What to produce:
Rewrite the lines of the data from the line containing "Read the tachometer." through the line containing "Rotational speed: 800; rpm", inclusive, swapping "Rotational speed" for "Engine speed" and changing nothing else. Give only those lines.

Entries provided:
==================================================

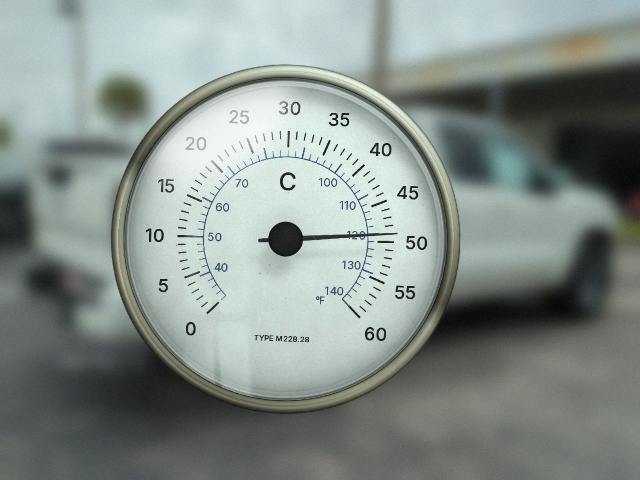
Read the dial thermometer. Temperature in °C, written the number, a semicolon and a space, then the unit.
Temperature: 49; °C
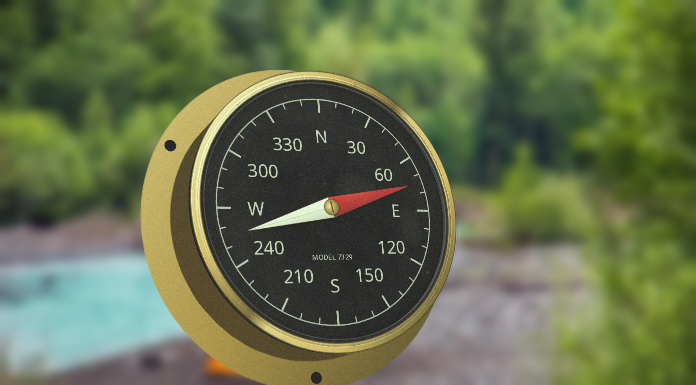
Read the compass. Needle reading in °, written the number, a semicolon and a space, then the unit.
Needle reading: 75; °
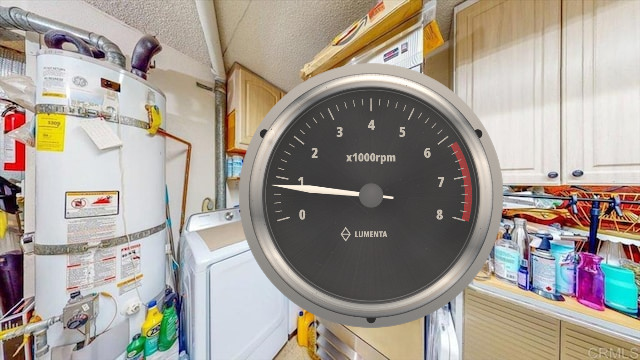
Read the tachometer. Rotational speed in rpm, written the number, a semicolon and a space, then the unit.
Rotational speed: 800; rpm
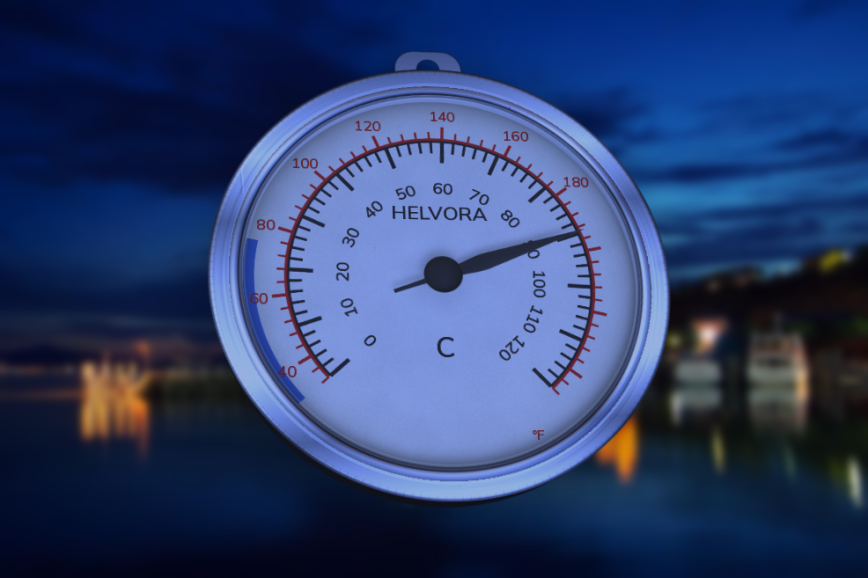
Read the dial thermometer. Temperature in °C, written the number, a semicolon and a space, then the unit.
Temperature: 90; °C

==================================================

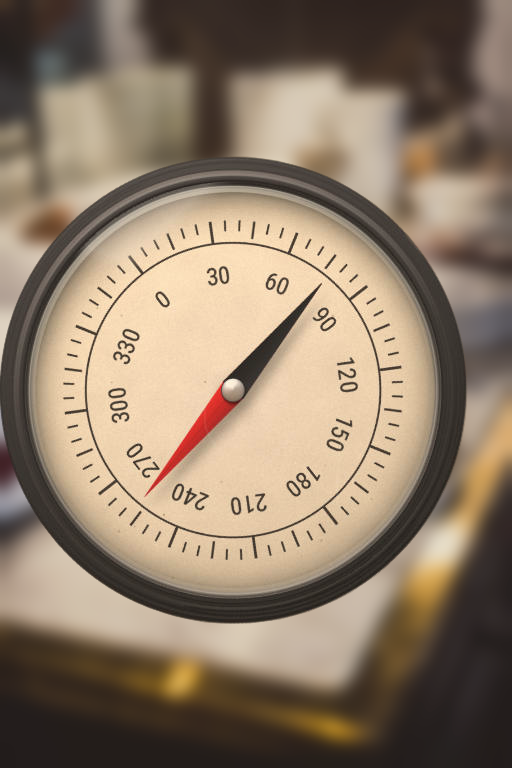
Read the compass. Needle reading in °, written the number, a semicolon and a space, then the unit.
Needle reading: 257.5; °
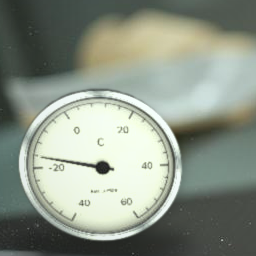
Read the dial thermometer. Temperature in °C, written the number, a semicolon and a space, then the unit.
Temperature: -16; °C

==================================================

Solution:
Read the tachometer. Engine speed in rpm, written the number, a semicolon and a space, then the unit.
Engine speed: 800; rpm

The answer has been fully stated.